David Harrison introduces Coco Reynolds of Marz Designs, one of ten nominees for the Temple & Webster Emerging Designer Award 2014. Voting starts on 2 May.
With a strong interest in craft based ideas and methods, Coco Reynolds has recently completed an intensive course at the Sturt School for Wood. By the time she graduated in Industrial Design from the University of Canberra in 2007, Reynolds had already completed a period of study at the Institute Europeo di Design in Milan and has subsequently worked across disciplines from graphic to furniture design for several Australian companies. In 2010 Reynolds set up Marz Designs to develop her own concepts and was rewarded by being selected as a finalist in 2011 Launch Pad Design Awards. Her ‘Bright Beads’ pendant light has attracted attention for its reinterpretation of traditional wood turning skills and this has encouraged Reynolds to gain personal expertise in woodworking.
Bright Beads pendant lights
What is your biggest motivator, muse or inspiration when you are designing?
Clever and interesting people, simple but smart design and most importantly, travel. I’ve received a great deal of inspiration through talking to people from all walks of life in many parts of the world. I find being away from my home country stimulating and it changes my perspective.
What has been the single most pivotal point or event in your design life so far?
Starting Marz Designs in 2010; like many things it started more as a passion project and since then it has gradually evolved. Marz gives me the opportunity to realise some of the concepts that are constantly developing in my mind and provides me a platform to produce and promote my work to the world.
Bright Beads pendant lights
What existing object or piece of furniture do you wish you had designed?
There are so many things I wish I had designed, where do I begin! I love all of Nendo’s incredibly clever products and furniture, Jaime Hayon’s decadent ‘Bisazza Bagno’ bathwares, Dieter Rams consumer products for Braun and Christopher Boots‘ stunning lighting. The list goes on and on.

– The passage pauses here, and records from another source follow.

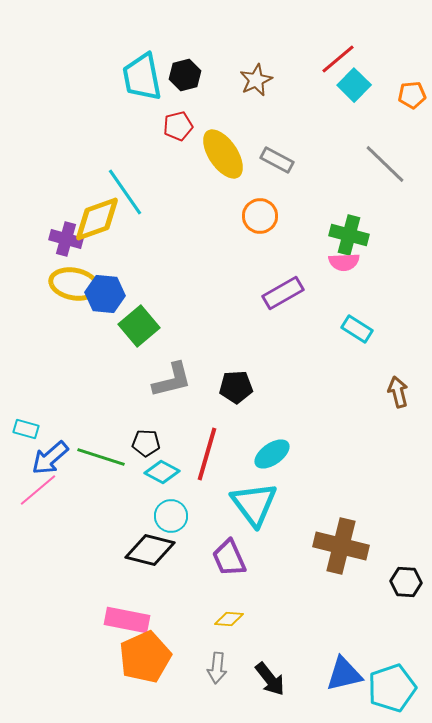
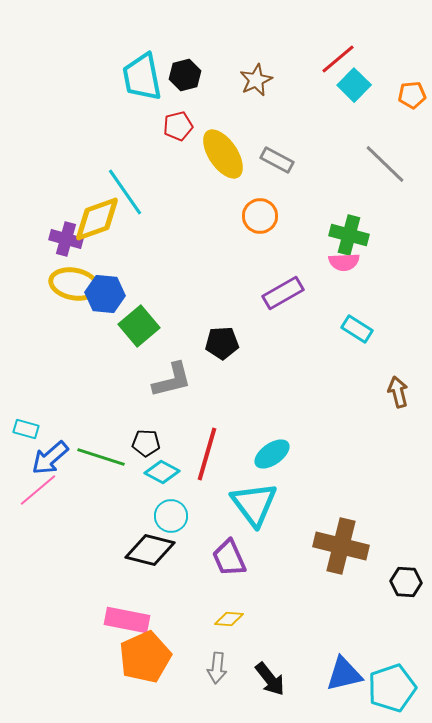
black pentagon at (236, 387): moved 14 px left, 44 px up
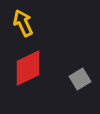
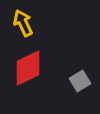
gray square: moved 2 px down
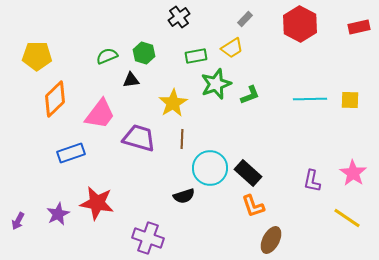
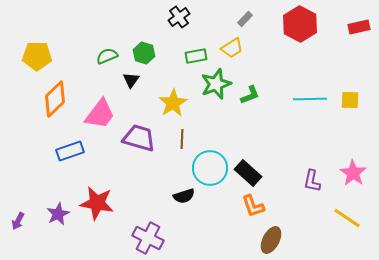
black triangle: rotated 48 degrees counterclockwise
blue rectangle: moved 1 px left, 2 px up
purple cross: rotated 8 degrees clockwise
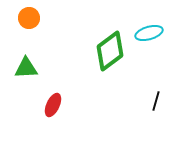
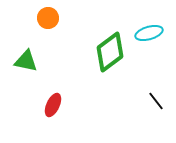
orange circle: moved 19 px right
green diamond: moved 1 px down
green triangle: moved 7 px up; rotated 15 degrees clockwise
black line: rotated 54 degrees counterclockwise
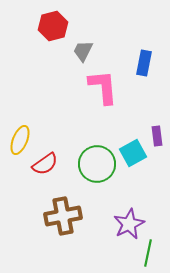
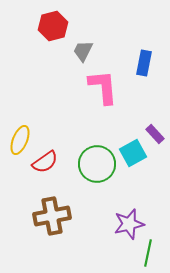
purple rectangle: moved 2 px left, 2 px up; rotated 36 degrees counterclockwise
red semicircle: moved 2 px up
brown cross: moved 11 px left
purple star: rotated 12 degrees clockwise
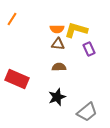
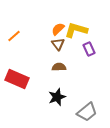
orange line: moved 2 px right, 17 px down; rotated 16 degrees clockwise
orange semicircle: moved 1 px right; rotated 136 degrees clockwise
brown triangle: rotated 48 degrees clockwise
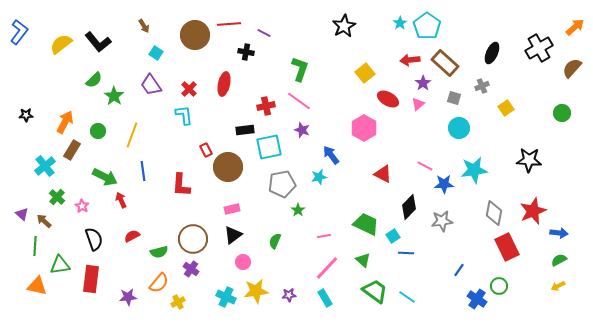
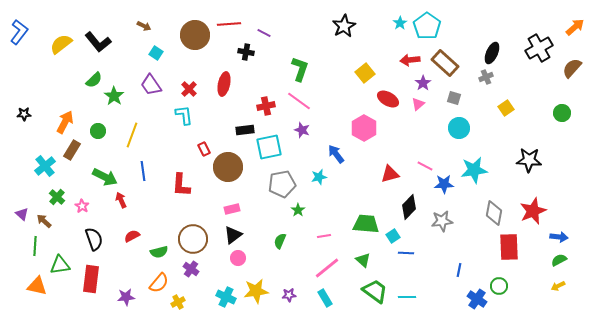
brown arrow at (144, 26): rotated 32 degrees counterclockwise
gray cross at (482, 86): moved 4 px right, 9 px up
black star at (26, 115): moved 2 px left, 1 px up
red rectangle at (206, 150): moved 2 px left, 1 px up
blue arrow at (331, 155): moved 5 px right, 1 px up
red triangle at (383, 174): moved 7 px right; rotated 42 degrees counterclockwise
green trapezoid at (366, 224): rotated 20 degrees counterclockwise
blue arrow at (559, 233): moved 4 px down
green semicircle at (275, 241): moved 5 px right
red rectangle at (507, 247): moved 2 px right; rotated 24 degrees clockwise
pink circle at (243, 262): moved 5 px left, 4 px up
pink line at (327, 268): rotated 8 degrees clockwise
blue line at (459, 270): rotated 24 degrees counterclockwise
purple star at (128, 297): moved 2 px left
cyan line at (407, 297): rotated 36 degrees counterclockwise
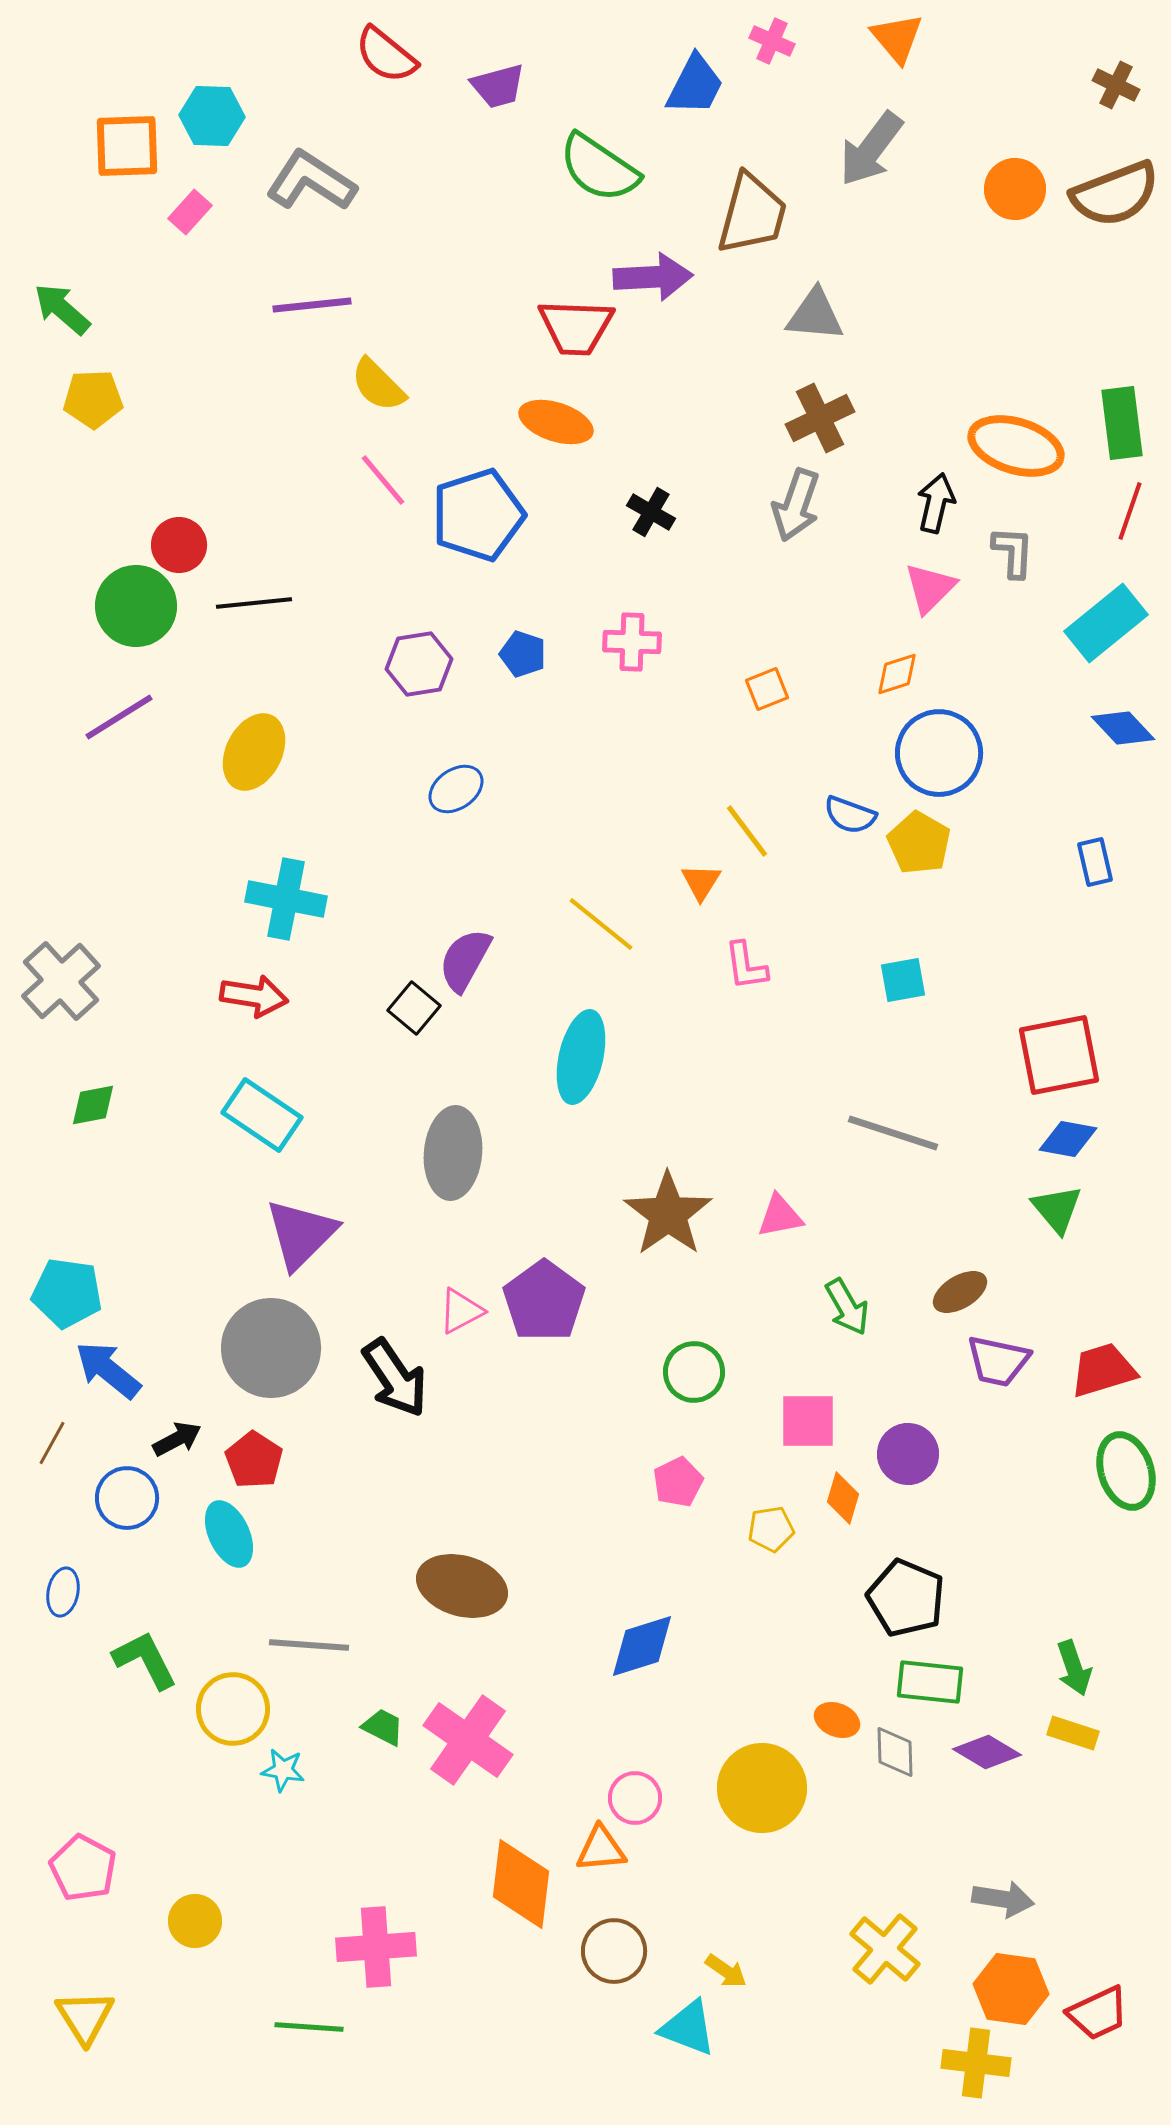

The shades of the Thread Light attach to an ordinary steel threaded rod that allows the height and direction of light to be adjusted. It’s simple in construction and can be quickly and easily assembled on site and adapted to work in any space.
You recently completed a Craftsmanship of Woodwork course at Sturt School for Wood – what do you think this has added to your abilities as a designer?
My training at university was fairly hands-off, mainly theory based and focussed on computer aided industrial design. Learning those skills was extremely valuable and I still use CAD regularly however in hindsight I would have benefitted more from a hands-on and artistic approach to making. I found it quite challenging to take the leap from working purely computer based to actually making and prototyping my designs because I was so out of touch with materials and the manufacturing process.
The woodworking course at the Sturt School for Wood provided me with skills to make the transition from designer to designer-maker. I think it’s really important to continually up-skill and learn about manufacturing methods and materials, whether they be old or new technologies. Studying at Sturt offered me the opportunity to work firsthand with wood, develop an understanding of woodworking and create highly crafted products. Pairing craft with industry is valuable knowledge.
The Mantis Lamp is made of 100% recyclable; copper, glass and bamboo. Orienting the direction of light is made simple through the use of a pivoting pin attached to the vertical.
Your ‘Bright Bead’ pendant lights were a big success for you. What inspired you to treat lighting like a necklace?
I developed the Bright Beads in conjunction with How We Create for Saturday InDesign 2013 as a case study to represent the relationship between designer and manufacturer. We used local wood turners to lathe the timber beads on the day which form the basis of the pendants, so everyone could witness first-hand the process in which they are made and an insight into what goes on behind the scenes.
The idea stemmed from making jewellery as a child, I would thread glass beads onto string to make necklaces and other embellishments. In the same way these pendants can be custom made to meet specific requirements, at any length and in any configuration.
The Twirl table lamp uses aluminium wire, anodised in various customised colours and arrayed around a central ring to create a support base.
Your Twirl table lamp and table have a much sharper look than your timber pieces but they recall string art from the 1970’s. Are humble crafts a source of inspiration for you?
Yes I think so, although not in a deliberate way. We grew up in a remote part of the upper Hunter Valley where television reception was very poor so we resorted to entertaining ourselves with crafts and I think an element of this sometimes seeps into my designs. I’ve always had a passion for the arts and creativity was encouraged at home and school. I suppose this is where it all started.